What emerges from all the shuffling episodes is that the Union Cabinet has come to be increasingly regarded by Mr. Vajpayee as no more than an expedient tool in the management of party affairs, using ministerial berths for appeasing the disgruntled elements or striking a balance in the inter-factional power equations at the State level, much the same way as the Congress had been doing. For a national party that happens to be in power at the Centre, such political exigencies are perhaps unavoidable. But, when partisan considerations become paramount in determining the entry and exit of Ministers and the Cabinet is shuffled too often and in a piecemeal fashion - which indeed is the impression one gets from the way Mr. Vajpayee has gone about this business - the basics of governance inevitably get a hard knock. What is more, the intended objectives in party management are rarely realised inasmuch as the strategy tends to have a backlash. A case in point is that of Mr. Karia Munda who refused to bite the bait of a Minister of State berth offered by Mr. Vajpayee to persuade him to stay out of the race for the Chief Minister's office in Jharkhand, paving the way for Mr. Babulal Marandi. Whether he sticks to that stand or yields ultimately, settling for a higher `price', is a different issue.

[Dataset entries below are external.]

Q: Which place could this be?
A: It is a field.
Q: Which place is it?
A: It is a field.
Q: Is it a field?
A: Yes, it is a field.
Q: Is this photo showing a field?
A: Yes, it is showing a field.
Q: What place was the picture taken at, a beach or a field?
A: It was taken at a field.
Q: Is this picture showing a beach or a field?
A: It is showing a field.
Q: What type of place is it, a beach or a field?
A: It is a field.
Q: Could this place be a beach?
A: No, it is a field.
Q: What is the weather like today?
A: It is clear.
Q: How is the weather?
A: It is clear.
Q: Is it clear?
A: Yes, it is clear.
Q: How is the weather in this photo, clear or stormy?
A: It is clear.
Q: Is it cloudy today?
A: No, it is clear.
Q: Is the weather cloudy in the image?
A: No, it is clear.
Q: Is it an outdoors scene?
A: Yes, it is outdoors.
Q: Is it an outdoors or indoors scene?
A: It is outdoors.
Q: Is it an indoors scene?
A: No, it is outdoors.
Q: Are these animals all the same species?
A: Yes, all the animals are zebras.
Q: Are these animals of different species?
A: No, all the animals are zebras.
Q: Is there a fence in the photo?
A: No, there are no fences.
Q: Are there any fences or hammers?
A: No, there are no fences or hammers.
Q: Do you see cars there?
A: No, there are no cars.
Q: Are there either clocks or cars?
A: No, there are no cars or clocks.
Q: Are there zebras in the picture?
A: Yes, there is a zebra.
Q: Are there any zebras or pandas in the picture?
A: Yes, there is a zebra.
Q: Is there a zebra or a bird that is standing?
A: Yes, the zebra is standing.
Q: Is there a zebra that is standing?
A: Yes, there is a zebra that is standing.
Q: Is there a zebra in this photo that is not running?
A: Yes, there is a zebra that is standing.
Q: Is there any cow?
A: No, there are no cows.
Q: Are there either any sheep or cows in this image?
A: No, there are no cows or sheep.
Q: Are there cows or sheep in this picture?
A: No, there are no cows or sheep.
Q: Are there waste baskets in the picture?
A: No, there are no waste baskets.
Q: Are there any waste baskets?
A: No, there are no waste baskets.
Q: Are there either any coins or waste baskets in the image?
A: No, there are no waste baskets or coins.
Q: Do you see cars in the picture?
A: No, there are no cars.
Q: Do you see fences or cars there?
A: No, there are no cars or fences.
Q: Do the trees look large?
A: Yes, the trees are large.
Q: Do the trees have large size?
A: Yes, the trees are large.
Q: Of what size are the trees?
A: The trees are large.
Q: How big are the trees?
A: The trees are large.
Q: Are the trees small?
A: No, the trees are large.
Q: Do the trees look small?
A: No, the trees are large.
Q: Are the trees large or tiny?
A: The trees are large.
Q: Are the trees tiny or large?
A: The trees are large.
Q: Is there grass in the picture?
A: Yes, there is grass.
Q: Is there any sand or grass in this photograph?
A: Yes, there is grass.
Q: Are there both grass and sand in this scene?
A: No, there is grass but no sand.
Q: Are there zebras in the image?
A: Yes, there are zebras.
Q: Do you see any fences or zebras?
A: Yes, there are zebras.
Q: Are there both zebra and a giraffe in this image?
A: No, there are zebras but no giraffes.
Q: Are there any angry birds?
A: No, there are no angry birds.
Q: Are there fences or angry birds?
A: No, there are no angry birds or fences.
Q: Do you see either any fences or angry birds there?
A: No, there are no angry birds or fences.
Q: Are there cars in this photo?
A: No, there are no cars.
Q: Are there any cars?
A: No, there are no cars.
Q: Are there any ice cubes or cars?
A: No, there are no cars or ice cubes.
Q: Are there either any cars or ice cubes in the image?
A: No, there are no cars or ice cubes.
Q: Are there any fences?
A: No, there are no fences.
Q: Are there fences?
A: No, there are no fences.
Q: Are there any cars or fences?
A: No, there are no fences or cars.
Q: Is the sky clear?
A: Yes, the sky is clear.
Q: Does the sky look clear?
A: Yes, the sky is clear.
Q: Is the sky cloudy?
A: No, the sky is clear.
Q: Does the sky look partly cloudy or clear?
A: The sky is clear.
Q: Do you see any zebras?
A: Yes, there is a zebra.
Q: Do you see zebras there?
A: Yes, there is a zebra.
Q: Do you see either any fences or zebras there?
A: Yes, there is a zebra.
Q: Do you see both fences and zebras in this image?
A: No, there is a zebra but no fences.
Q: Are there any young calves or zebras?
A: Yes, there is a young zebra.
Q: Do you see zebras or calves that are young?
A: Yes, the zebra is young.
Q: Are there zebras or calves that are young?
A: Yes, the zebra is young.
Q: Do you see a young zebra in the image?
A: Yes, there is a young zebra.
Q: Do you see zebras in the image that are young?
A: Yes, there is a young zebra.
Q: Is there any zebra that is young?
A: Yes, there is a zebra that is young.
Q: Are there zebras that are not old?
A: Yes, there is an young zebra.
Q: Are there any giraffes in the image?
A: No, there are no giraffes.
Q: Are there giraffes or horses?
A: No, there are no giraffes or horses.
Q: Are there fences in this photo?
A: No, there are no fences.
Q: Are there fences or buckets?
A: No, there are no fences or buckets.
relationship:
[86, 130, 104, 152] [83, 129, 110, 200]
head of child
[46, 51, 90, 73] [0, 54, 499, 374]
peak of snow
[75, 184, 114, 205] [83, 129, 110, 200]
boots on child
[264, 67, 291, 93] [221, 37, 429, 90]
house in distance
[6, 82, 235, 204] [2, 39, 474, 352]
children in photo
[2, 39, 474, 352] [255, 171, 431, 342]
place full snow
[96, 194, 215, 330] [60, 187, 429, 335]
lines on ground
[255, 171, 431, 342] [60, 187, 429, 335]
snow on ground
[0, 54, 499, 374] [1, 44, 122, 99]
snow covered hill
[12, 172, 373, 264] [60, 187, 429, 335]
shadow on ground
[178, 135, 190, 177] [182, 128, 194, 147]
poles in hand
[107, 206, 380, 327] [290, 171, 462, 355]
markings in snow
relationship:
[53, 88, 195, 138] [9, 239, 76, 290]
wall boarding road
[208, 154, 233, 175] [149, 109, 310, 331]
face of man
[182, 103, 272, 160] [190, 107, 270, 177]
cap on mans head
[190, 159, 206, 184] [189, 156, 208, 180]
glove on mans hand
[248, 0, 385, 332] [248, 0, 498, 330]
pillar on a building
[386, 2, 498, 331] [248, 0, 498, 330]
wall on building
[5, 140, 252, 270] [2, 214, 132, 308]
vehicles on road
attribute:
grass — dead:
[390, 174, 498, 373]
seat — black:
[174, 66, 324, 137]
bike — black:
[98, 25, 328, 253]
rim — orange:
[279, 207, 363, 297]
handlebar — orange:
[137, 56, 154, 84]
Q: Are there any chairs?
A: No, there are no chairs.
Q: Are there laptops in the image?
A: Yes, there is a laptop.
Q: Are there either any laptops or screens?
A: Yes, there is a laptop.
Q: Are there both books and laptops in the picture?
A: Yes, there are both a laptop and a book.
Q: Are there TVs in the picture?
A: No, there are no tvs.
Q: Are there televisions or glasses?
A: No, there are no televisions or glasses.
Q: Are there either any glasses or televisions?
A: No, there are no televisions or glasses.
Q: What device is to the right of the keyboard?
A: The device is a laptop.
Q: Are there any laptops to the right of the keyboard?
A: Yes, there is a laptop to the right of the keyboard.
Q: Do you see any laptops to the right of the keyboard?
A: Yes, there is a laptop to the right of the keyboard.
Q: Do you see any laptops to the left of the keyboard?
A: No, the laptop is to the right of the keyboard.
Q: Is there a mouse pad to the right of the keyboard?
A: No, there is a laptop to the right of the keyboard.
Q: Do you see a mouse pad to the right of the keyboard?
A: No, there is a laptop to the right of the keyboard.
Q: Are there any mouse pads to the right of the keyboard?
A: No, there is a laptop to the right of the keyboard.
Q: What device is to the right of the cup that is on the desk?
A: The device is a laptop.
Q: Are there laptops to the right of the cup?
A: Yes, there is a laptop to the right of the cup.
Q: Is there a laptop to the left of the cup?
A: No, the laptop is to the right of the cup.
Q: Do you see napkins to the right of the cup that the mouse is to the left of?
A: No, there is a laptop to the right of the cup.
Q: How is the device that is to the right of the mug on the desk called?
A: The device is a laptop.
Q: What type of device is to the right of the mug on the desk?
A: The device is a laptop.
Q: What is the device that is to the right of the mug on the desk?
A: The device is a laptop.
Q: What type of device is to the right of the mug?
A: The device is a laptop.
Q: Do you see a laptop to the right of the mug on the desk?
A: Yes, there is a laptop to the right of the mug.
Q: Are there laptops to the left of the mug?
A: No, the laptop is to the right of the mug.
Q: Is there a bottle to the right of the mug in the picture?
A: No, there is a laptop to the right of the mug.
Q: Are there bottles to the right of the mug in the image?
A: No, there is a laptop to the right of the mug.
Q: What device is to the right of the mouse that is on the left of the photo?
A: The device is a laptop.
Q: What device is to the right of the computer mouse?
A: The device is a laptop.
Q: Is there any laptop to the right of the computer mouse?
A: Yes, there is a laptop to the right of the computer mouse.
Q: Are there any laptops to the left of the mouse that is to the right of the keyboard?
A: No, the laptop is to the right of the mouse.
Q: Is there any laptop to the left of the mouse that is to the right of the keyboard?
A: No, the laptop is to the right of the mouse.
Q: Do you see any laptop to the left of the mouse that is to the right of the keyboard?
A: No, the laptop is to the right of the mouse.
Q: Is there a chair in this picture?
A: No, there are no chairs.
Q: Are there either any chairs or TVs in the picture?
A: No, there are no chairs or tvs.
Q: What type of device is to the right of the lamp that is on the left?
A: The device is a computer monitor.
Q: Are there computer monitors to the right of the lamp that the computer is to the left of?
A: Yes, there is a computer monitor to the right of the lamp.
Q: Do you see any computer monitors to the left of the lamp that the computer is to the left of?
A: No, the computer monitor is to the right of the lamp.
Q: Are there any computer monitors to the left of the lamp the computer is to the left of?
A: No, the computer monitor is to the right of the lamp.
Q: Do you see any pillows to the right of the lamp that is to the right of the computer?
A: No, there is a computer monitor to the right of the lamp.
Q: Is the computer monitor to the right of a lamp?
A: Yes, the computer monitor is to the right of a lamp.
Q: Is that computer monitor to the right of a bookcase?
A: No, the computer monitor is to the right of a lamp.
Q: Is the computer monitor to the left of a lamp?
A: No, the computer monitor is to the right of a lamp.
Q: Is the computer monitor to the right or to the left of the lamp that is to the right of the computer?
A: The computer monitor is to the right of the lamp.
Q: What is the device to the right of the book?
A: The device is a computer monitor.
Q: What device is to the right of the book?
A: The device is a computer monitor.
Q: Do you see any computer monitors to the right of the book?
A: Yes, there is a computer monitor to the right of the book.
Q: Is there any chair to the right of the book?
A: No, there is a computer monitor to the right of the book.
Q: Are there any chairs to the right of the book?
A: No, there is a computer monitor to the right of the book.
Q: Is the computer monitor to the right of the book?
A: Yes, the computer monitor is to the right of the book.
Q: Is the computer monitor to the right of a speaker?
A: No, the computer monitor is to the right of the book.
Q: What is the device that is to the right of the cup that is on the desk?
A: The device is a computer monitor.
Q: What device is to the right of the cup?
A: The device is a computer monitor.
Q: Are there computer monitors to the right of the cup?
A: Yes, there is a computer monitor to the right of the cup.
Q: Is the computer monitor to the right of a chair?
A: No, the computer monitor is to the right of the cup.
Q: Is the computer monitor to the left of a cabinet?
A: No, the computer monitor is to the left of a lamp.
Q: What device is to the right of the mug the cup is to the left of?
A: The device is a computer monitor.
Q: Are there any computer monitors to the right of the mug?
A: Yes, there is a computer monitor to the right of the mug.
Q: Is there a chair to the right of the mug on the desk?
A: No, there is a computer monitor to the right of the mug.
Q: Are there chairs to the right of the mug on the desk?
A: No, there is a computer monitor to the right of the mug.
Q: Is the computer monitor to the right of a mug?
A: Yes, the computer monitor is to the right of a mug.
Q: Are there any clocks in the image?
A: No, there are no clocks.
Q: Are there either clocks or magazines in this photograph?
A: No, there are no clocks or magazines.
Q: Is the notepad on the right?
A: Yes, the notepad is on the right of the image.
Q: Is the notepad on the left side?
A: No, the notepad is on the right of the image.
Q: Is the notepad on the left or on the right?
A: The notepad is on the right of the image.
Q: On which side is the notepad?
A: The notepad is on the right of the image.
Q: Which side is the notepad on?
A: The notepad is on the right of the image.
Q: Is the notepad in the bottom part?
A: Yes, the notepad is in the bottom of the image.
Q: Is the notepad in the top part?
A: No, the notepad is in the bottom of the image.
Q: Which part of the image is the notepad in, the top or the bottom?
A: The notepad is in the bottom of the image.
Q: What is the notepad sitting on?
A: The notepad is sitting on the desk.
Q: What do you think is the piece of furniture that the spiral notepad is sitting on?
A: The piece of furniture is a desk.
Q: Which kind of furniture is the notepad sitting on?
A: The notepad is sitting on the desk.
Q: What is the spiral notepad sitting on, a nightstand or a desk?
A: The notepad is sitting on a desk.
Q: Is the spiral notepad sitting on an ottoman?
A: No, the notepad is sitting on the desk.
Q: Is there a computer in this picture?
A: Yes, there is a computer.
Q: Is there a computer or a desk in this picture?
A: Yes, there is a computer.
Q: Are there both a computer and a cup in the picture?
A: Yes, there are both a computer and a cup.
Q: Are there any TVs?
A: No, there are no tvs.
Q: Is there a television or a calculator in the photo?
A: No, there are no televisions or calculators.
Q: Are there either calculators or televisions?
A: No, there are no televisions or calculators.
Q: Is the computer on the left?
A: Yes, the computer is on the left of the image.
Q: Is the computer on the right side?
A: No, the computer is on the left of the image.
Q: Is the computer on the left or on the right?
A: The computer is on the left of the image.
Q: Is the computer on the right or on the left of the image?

As for the portfolio-related part of the exercise, Mr. Arun Jaitley's elevation to Cabinet rank is well-merited and the additional charge of Shipping he gets is perhaps intended as a compensation for the `loss' of the high-profile Information and Broadcasting Ministry, which went to Ms. Sushma Swaraj in the September round. That Mr. S. S. Dhindsa should have been divested of `Sports' (now under the charge of Ms. Uma Bharati) at a time when matters relating to the cricket match-fixing scandal have entered the climactic stage and the Government is all set to take a decision on the CBI's report indicting certain key players is bound to raise some eyebrows. A striking example of the casual approach that has characterised the Ministry reshuffle exercises is provided by the fact that a crucial subject like Chemicals and Fertilizers has changed hands frequently - it has now come to Mr. Dhindsa from Mr. Sunderlal Patwa who himself got it only last September. Such ad hocism and piecemeal approach does little credit to a regime that flaunts `good governance' as its credo.